Картахена - страница 5
Как только мне ответили из Бриндизи, я разбила копилку, собрала свои платья и махнула на восток, в город, о котором я знала только две вещи: там умер Вергилий и кончается Аппиева дорога. Потом я перевелась на север, нашла жилье, получила стипендию на отделении история и право и совершенно успокоилась. Оставалось всего два года до новой жизни. Но куда уж теперь. Теперь все рухнуло.
Служитель зашел в комнату и сделал едва заметный знак рукой: в прихожей меня ждал комиссар для разговора. Соседка то и дело вытирала лицо бумажной салфеткой, ей, наверное, хотелось заплакать, но слезы не желали катиться и набухали в глазах, делая их похожими на толстые линзы. Ее сильно удручало то, что с нами не было мамы. Она провела рукой по лбу брата, осторожно, будто боялась отшелушить кусочек:
– Поплачь здесь, Петра, а то как бы тебе дурно не стало на кладбище. Ишь, губу-то закусила, надулась вся от ярости. Всех вьетрийцев не переловишь. – Она махнула рукой в сторону деревни. – Кто теперь разберет, кому твой брат дорогу перешел.
Кому Бри перешел дорогу, я тогда не знала, и теперь еще не знаю. Разница в том, что, склонившись над телом брата, я поклялась, что убийца будет сидеть в тюрьме, а теперь я думаю иначе.
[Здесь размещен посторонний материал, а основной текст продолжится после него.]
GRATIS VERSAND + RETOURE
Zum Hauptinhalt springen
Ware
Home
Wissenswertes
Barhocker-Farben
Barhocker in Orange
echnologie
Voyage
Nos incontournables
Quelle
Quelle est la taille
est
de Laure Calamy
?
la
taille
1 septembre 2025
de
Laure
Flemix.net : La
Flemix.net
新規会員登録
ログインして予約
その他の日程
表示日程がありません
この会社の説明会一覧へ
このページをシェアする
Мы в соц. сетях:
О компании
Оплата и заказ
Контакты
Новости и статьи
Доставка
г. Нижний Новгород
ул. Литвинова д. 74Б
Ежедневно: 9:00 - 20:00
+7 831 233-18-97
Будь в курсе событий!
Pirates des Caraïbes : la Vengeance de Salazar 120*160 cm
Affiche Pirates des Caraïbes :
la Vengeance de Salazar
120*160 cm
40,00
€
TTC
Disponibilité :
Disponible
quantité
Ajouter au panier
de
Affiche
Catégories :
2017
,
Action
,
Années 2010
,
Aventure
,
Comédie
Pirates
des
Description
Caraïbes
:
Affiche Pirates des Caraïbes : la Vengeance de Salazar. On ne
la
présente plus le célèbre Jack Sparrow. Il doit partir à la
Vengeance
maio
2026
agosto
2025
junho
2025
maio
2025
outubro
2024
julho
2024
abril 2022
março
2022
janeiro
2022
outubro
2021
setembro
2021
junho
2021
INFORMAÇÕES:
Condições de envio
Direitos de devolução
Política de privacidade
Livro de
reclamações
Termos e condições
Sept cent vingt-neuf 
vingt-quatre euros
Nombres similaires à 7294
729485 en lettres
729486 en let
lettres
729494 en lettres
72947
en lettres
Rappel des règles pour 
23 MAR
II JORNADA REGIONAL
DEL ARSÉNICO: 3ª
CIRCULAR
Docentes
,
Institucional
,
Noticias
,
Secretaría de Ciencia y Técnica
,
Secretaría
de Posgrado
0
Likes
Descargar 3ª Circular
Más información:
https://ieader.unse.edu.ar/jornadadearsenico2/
Я думаю, что найду его и убью.
Маркус. Воскресенье
Здесь все изменилось, хотя названия остались прежними: Траяно, Аннунциата, Висенто-аль-Маре. Знакомым казался только контур прибрежных скал, напоминающий плавник окуня, на голове этого окуня краснели чешуйки деревенских крыш. На месте буковой рощи, которая шесть лет назад подходила к самой дороге, виднелась распаханная земля, обнесенная забором, в земле белели мелкие камни, похожие на кладбищенские кости, отмытые дождем. Здешние деревни тоже были белыми и мелкими. Возникшие двести лет назад на месте овчарен и пещер, где жили лесорубы, они срослись как коралловые ветки, и в местах, где ветки соединялись, всегда бывало кладбище, нарядное, обсаженное кустами красного барбариса.
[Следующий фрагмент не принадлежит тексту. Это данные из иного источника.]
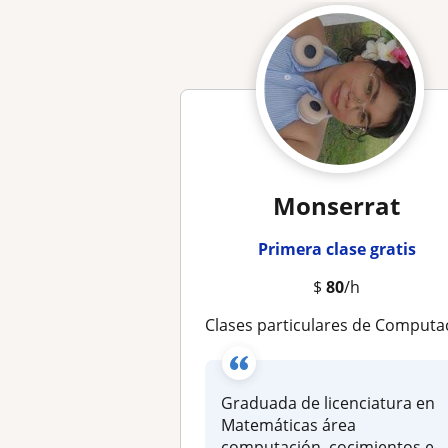
Monserrat
Primera clase gratis
$
80
/h
Clases particulares de Computación y Programación (PYTHO
Graduada de licenciatura en
Matemáticas área
computación, cocimientos en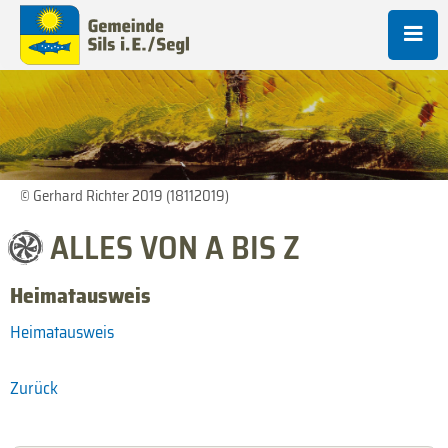
© Gerhard Richter 2019 (18112019)
ALLES VON A BIS Z
Heimatausweis
Heimatausweis
Zurück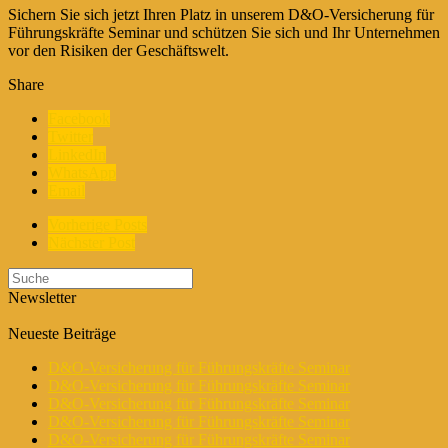
Sichern Sie sich jetzt Ihren Platz in unserem D&O-Versicherung für
Führungskräfte Seminar und schützen Sie sich und Ihr Unternehmen
vor den Risiken der Geschäftswelt.
Share
Facebook
Twitter
LinkedIn
WhatsApp
Email
Vorherige Posts
Nächster Post
Newsletter
Neueste Beiträge
D&O-Versicherung für Führungskräfte Seminar
D&O-Versicherung für Führungskräfte Seminar
D&O-Versicherung für Führungskräfte Seminar
D&O-Versicherung für Führungskräfte Seminar
D&O-Versicherung für Führungskräfte Seminar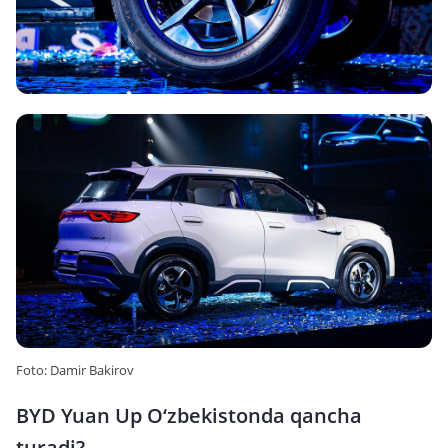
Foto: Damir Bakirov
BYD Yuan Up O‘zbekistonda qancha
turadi?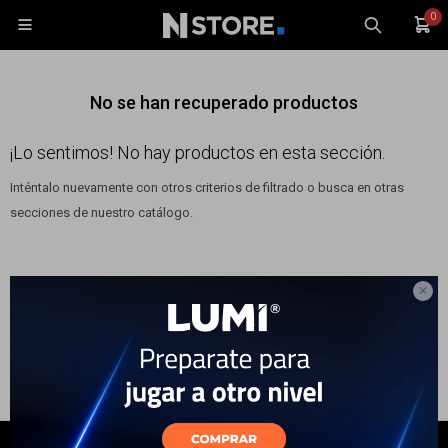
0

No se han recuperado productos
¡Lo sentimos! No hay productos en esta sección.
Inténtalo nuevamente con otros criterios de filtrado o busca en otras
Celulares
secciones de nuestro catálogo.
Tablets
Tecnología
Filtrando por:
Tecnología
Celulares
Color:
Violeta
Wearables

Quitar filtros
Accesorios
TV y Audio
Monitores
Gaming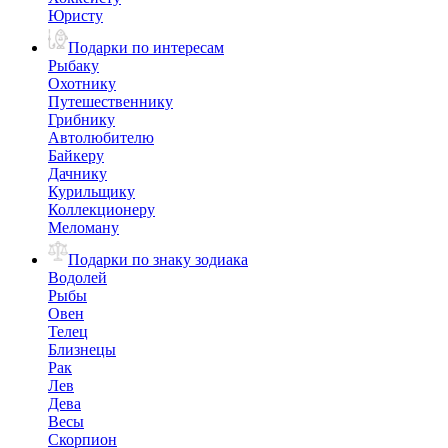
Юристу
Подарки по интересам
Рыбаку
Охотнику
Путешественнику
Грибнику
Автолюбителю
Байкеру
Дачнику
Курильщику
Коллекционеру
Меломану
Подарки по знаку зодиака
Водолей
Рыбы
Овен
Телец
Близнецы
Рак
Лев
Дева
Весы
Скорпион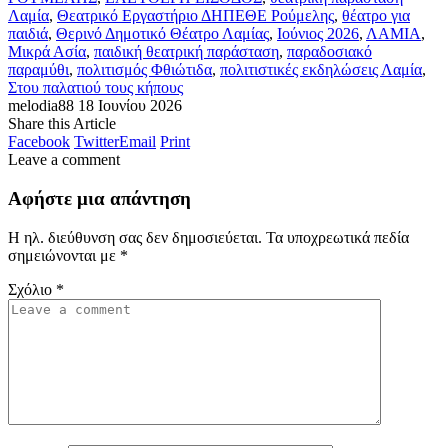
Λαμία
,
Θεατρικό Εργαστήριο ΔΗΠΕΘΕ Ρούμελης
,
θέατρο για
παιδιά
,
Θερινό Δημοτικό Θέατρο Λαμίας
,
Ιούνιος 2026
,
ΛΑΜΙΑ
,
Μικρά Ασία
,
παιδική θεατρική παράσταση
,
παραδοσιακό
παραμύθι
,
πολιτισμός Φθιώτιδα
,
πολιτιστικές εκδηλώσεις Λαμία
,
Στου παλατιού τους κήπους
melodia88
18 Ιουνίου 2026
Share this Article
Facebook
Twitter
Email
Print
Leave a comment
Αφήστε μια απάντηση
Η ηλ. διεύθυνση σας δεν δημοσιεύεται.
Τα υποχρεωτικά πεδία
σημειώνονται με
*
Σχόλιο
*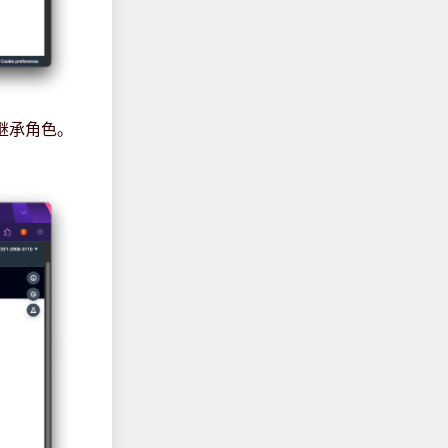
点继承角色。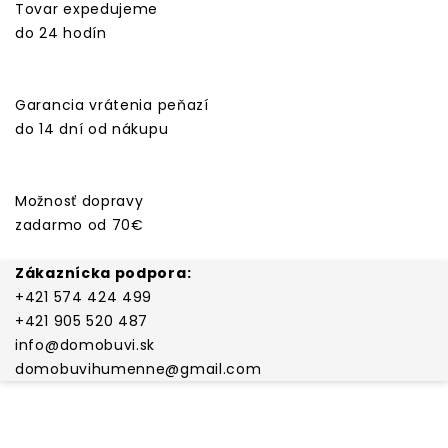
Tovar expedujeme
do 24 hodín
Garancia vrátenia peňazí
do 14 dní od nákupu
Možnosť dopravy
zadarmo od 70€
Zákaznícka podpora:
+421 574 424 499
+421 905 520 487
info@domobuvi.sk
domobuvihumenne@gmail.com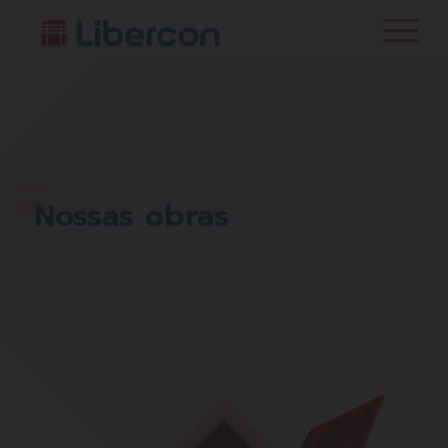
Nossas obras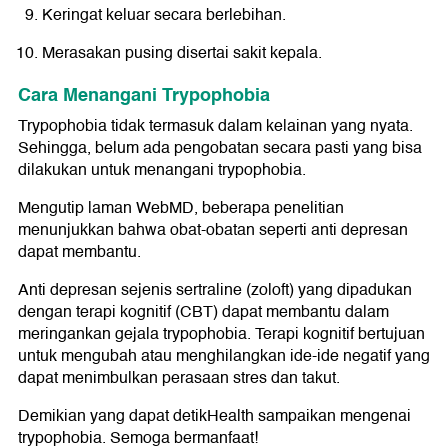
Keringat keluar secara berlebihan.
Merasakan pusing disertai sakit kepala.
Cara Menangani Trypophobia
Trypophobia tidak termasuk dalam kelainan yang nyata.
Sehingga, belum ada pengobatan secara pasti yang bisa
dilakukan untuk menangani trypophobia.
Mengutip laman WebMD, beberapa penelitian
menunjukkan bahwa obat-obatan seperti anti depresan
dapat membantu.
Anti depresan sejenis sertraline (zoloft) yang dipadukan
dengan terapi kognitif (CBT) dapat membantu dalam
meringankan gejala trypophobia. Terapi kognitif bertujuan
untuk mengubah atau menghilangkan ide-ide negatif yang
dapat menimbulkan perasaan stres dan takut.
Demikian yang dapat detikHealth sampaikan mengenai
trypophobia. Semoga bermanfaat!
Маркус свернул карту, вышел из машины, бросил куртку на траву и сел лицом к лагуне, подставив лоб слабому апрельскому солнцу, позволявшему держать глаза открытыми. На «Бриатико» ему смотреть пока что не хотелось. Две острые скалы бросали тень на гладкую, недавно залитую асфальтом дорогу, ведущую на север. Скала, что поменьше, названная в честь святого Висенто, отлого спускалась к самому морю, сланцевые ступени слабо розовели на солнце. Скала, что побольше, обрывалась гранитным уступом, на его вершине виднелся старый кривой эвкалипт, похожий на кадильницу. Казалось, он растет совсем рядом с отелем, хотя Маркус знал, что между скалой и фасадом «Бриатико» добрых два километра – и то если идти по парку, напрямик.
Punto di Fuga, вот как это называется, вспомнил он, точка в перспективе, где параллельные линии сходятся вместе. Кажется, о ней говорила Паола, когда они стояли перед фреской Мазаччо во флорентийской церкви. Эти ребята придумали перспективу, он и Брунеллески, сказала она тогда, до них все предметы и люди жили в одной плоскости, будто вырезанные из бумаги. Точки схода бывают земные, воздушные, еще какие-то. А бывают недоступные – это те, что за пределами картины. О них можно только догадываться. Может, их и нет вообще.